Enzima della longevità: terapie anti-invecchiamento

la telomerasi agisce producendo sequenze ripetute di piccoli segmenti di Dna

0
234

Svelato il segreto dell’enzima della longevità, la telomerasi: agisce producendo sequenze ripetute di piccoli segmenti di Dna di sei lettere alle estremità dei cromosomi. Questo meccanismo, descritto sull’Embo Journal, potrebbe diventare il bersaglio di una nuova generazione di farmaci anti-invecchiamento.

Coordinati da Julian Chen, i ricercatori dell’Arizona State University hanno individuato un segnale di pausa dell’enzima, come un freno a mano inserito, che impedisce alla telomerasi di aggiungere sequenze ripetute all’infinito.

Ogni cellula può dividersi solo un numero limitato, anche se considerevole, di volte: la loro longevità è legata alla lunghezza dell’estremità dei cromosomi, chiamate telomeri. Queste regioni sono protette da speciali cappucci, formati da brevi sequenze ripetute di Dna che si accorciano dopo ogni divisione cellulare. Un processo che funziona come un orologio interno, una sorta di conto alla rovescia per le cellule fino al punto in cui le estremità dei cromosomi restano ‘nude’, innescando una serie di destabilizzazioni del Dna che portano alla morte cellulare.

È a questo livello che entra in gioco l’enzima della longevità. Il conto alla rovescia può essere, infatti, rallentato grazie alla telomerasi, che aggiunge alcune delle sequenze ripetute di Dna perdute dai telomeri. In questo modo, si può allungare la vita media delle cellule, e in teoria quella dell’intero organismo.

Per Chen “trovare un modo per togliere il freno alla telomerasi potrebbe invertire il processo di invecchiamento cellulare”. Ma occorre fare molta attenzione, mettono in guardia gli studiosi, perché nelle cellule tumorali questo enzima può diventare un alleato pericoloso, rendendole potenzialmente immortali.
____
COSA FARE:
Puoi ripetere parola per parola, dall'inizio alla fine, il testo sull'enzima della longevità? Le righe che seguono non hanno alcun legame con il testo sull'enzima della longevità.

[Dati sui punti chiave della posa umana]
____
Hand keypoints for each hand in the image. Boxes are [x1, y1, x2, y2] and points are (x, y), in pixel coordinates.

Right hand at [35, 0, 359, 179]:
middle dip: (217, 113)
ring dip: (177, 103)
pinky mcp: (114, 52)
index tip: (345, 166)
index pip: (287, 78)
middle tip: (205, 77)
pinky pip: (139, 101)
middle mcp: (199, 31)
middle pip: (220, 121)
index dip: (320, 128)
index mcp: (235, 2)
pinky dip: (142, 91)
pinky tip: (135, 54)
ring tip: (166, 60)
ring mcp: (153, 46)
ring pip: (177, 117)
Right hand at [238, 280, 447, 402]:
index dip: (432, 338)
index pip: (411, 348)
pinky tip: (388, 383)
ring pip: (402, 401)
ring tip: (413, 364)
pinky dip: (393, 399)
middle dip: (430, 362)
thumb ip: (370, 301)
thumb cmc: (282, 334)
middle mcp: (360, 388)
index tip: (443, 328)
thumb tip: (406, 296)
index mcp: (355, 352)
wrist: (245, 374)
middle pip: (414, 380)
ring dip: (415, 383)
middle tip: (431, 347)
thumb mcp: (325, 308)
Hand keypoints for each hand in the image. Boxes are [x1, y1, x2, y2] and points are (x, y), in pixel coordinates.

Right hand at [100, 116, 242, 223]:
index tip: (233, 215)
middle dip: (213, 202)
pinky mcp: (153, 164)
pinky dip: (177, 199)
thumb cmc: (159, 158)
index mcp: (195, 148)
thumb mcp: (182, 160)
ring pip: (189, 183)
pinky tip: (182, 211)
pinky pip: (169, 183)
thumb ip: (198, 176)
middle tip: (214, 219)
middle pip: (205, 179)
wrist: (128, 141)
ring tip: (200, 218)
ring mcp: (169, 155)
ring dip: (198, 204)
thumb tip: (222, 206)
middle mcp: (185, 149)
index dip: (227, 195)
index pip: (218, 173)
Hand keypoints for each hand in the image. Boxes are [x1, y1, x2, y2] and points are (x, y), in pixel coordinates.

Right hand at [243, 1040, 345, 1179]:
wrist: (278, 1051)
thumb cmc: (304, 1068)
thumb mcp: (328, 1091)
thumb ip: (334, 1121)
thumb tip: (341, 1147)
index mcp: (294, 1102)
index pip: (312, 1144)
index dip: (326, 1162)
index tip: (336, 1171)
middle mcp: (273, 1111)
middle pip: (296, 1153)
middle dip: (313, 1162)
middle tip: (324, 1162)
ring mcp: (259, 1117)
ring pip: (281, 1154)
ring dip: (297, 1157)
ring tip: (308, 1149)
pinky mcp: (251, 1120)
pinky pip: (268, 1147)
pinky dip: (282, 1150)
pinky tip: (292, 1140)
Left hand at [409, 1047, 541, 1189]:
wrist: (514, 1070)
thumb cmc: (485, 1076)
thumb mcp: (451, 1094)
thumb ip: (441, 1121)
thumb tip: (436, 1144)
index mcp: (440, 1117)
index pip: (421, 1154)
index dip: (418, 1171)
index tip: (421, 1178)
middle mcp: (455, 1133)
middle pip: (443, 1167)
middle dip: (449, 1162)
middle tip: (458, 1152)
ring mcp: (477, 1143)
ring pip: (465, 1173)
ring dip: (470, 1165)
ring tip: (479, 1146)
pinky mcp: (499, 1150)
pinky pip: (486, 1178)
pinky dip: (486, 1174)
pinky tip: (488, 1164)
____
ESERCIZIO SVOLTO:
Enzima della longevità: terapie anti-invecchiamento

la telomerasi agisce producendo sequenze ripetute di piccoli segmenti di Dna

0
234

Svelato il segreto dell’enzima della longevità, la telomerasi: agisce producendo sequenze ripetute di piccoli segmenti di Dna di sei lettere alle estremità dei cromosomi. Questo meccanismo, descritto sull’Embo Journal, potrebbe diventare il bersaglio di una nuova generazione di farmaci anti-invecchiamento.

Coordinati da Julian Chen, i ricercatori dell’Arizona State University hanno individuato un segnale di pausa dell’enzima, come un freno a mano inserito, che impedisce alla telomerasi di aggiungere sequenze ripetute all’infinito.

Ogni cellula può dividersi solo un numero limitato, anche se considerevole, di volte: la loro longevità è legata alla lunghezza dell’estremità dei cromosomi, chiamate telomeri. Queste regioni sono protette da speciali cappucci, formati da brevi sequenze ripetute di Dna che si accorciano dopo ogni divisione cellulare. Un processo che funziona come un orologio interno, una sorta di conto alla rovescia per le cellule fino al punto in cui le estremità dei cromosomi restano ‘nude’, innescando una serie di destabilizzazioni del Dna che portano alla morte cellulare.

È a questo livello che entra in gioco l’enzima della longevità. Il conto alla rovescia può essere, infatti, rallentato grazie alla telomerasi, che aggiunge alcune delle sequenze ripetute di Dna perdute dai telomeri. In questo modo, si può allungare la vita media delle cellule, e in teoria quella dell’intero organismo.

Per Chen “trovare un modo per togliere il freno alla telomerasi potrebbe invertire il processo di invecchiamento cellulare”. Ma occorre fare molta attenzione, mettono in guardia gli studiosi, perché nelle cellule tumorali questo enzima può diventare un alleato pericoloso, rendendole potenzialmente immortali.